All our judgments are based on life experience. But people usually are in no hurry to impose it on others during a conversation. They understand that each person lives his life, so they can have a completely different experience and opinion. The interlocutor with low social intelligence does not feel this difference. As a rule, he takes his experience for truth and does not hesitate to impose it on other people.

For example, if such a person grew up in an incomplete family, he will subconsciously assume that his interlocutor lived in similar conditions. Most often, their critical point of view is manifested in the discussion of political and moral issues. They sincerely believe that others should think the same way they do. If other interlocutors challenge their point of view, such people can get very angry.

Forgetfulness

Do not think that a person with low emotional intelligence forgets about everything in the world. Their forgetfulness usually refers only to information about other people. Due to the innate egoism, they constantly concentrate on themselves, therefore they do not even make efforts to remember a new acquaintance better. Such people often forget names, any important facts from a person’s life and stories told by him.

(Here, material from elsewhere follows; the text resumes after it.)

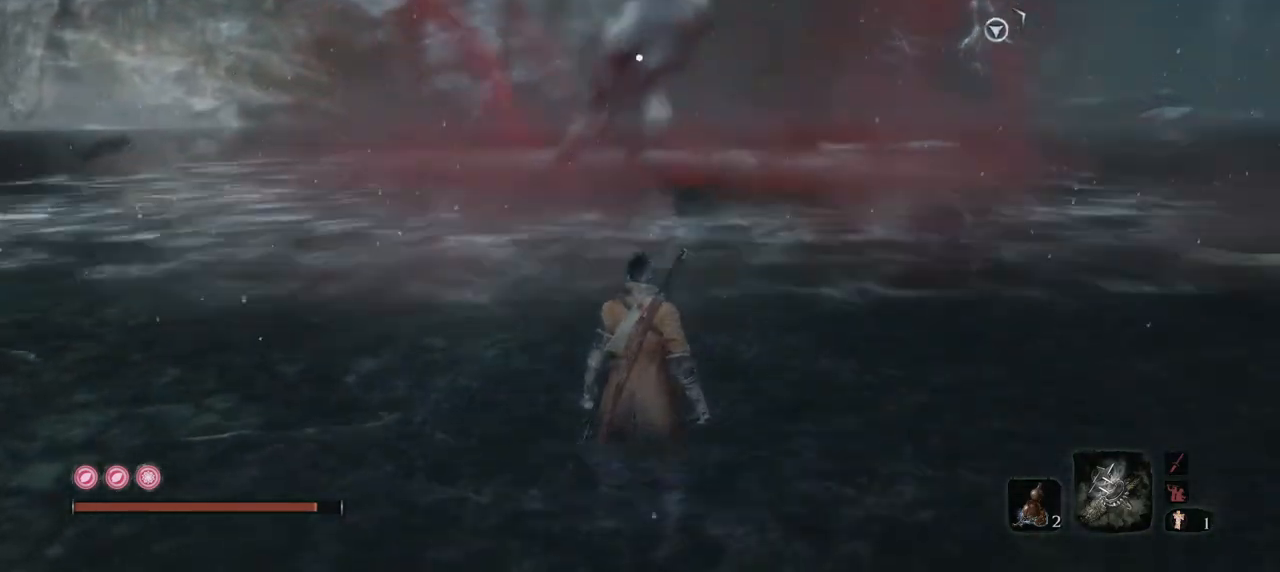
{"keys": [], "mouse": [], "events": []}
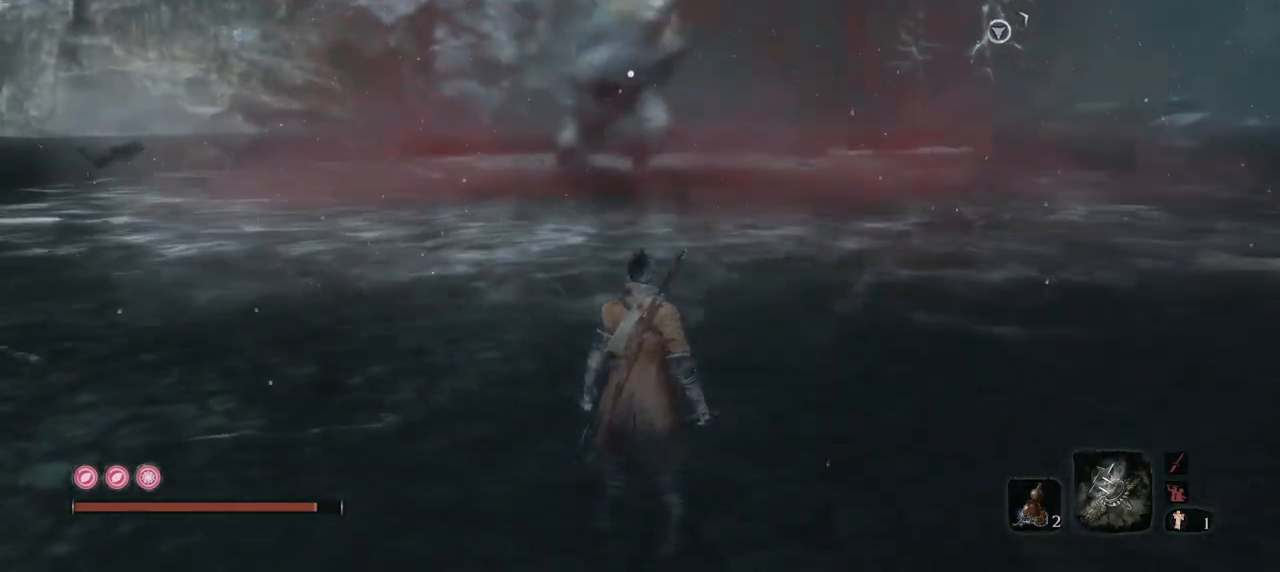
{"keys": ["w"], "mouse": [], "events": [[433, "w", "down"]]}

Lack of tact is another characteristic. The interlocutor with low emotional intelligence does not worry about his forgetfulness and feelings of other people. He may ask again if he needs information. But if you rebuke a person for forgetfulness, he is likely to be offended and offended.

They like to talk only about themselves.

Interpersonal communication is based on the answers of two or more interlocutors. When talking, we can choose 2 possible tactics: transfer the conversation to ourselves or learn more about the other person. People with low emotional intelligence tend to choose the first option. They always try to transfer the conversation to themselves, because they do not like and do not know how to talk about other people.

They say more often, not listen

People with low emotional intelligence are in no hurry to listen to their interlocutor. They are not interested in your news, interests or concerns. Instead, they would rather talk about themselves. If you want to ask such a person for advice, he will definitely go on to discuss his life experience and actions.Subconsciously, people with low emotional intelligence are so addicted that they often forget about how the conversation started.

However, they are not too worried that they have completely switched their attention to themselves. They like to speak and express their thoughts. But, unfortunately, they do not know how to hear other interlocutors, to accept their opinion.

They are prone to multitasking.

Multitasking is a useful quality. It helps us perform more actions in a given amount of time. And people with low emotional intelligence tend to be multitasking. But they often appear during interactions with other people, not realizing that such abstraction can offend them.

During a conversation, such people constantly look into their phone, do not hesitate to interrupt the conversation and answer an incoming call or message. They are in no hurry to apologize for their behavior.

They often don’t know how to continue the conversation.

It is not always possible to translate the conversation to yourself. In this case, a person with low emotional intelligence may have difficulty communicating with other people. Similar situations usually arise when the interlocutor shares personal experiences and problems. In this situation, it must be sustained and supported. This is a difficult task for such people, so they are stewed and feel awkward. It becomes difficult for them to maintain a conversation, so they try to change the subject of the conversation.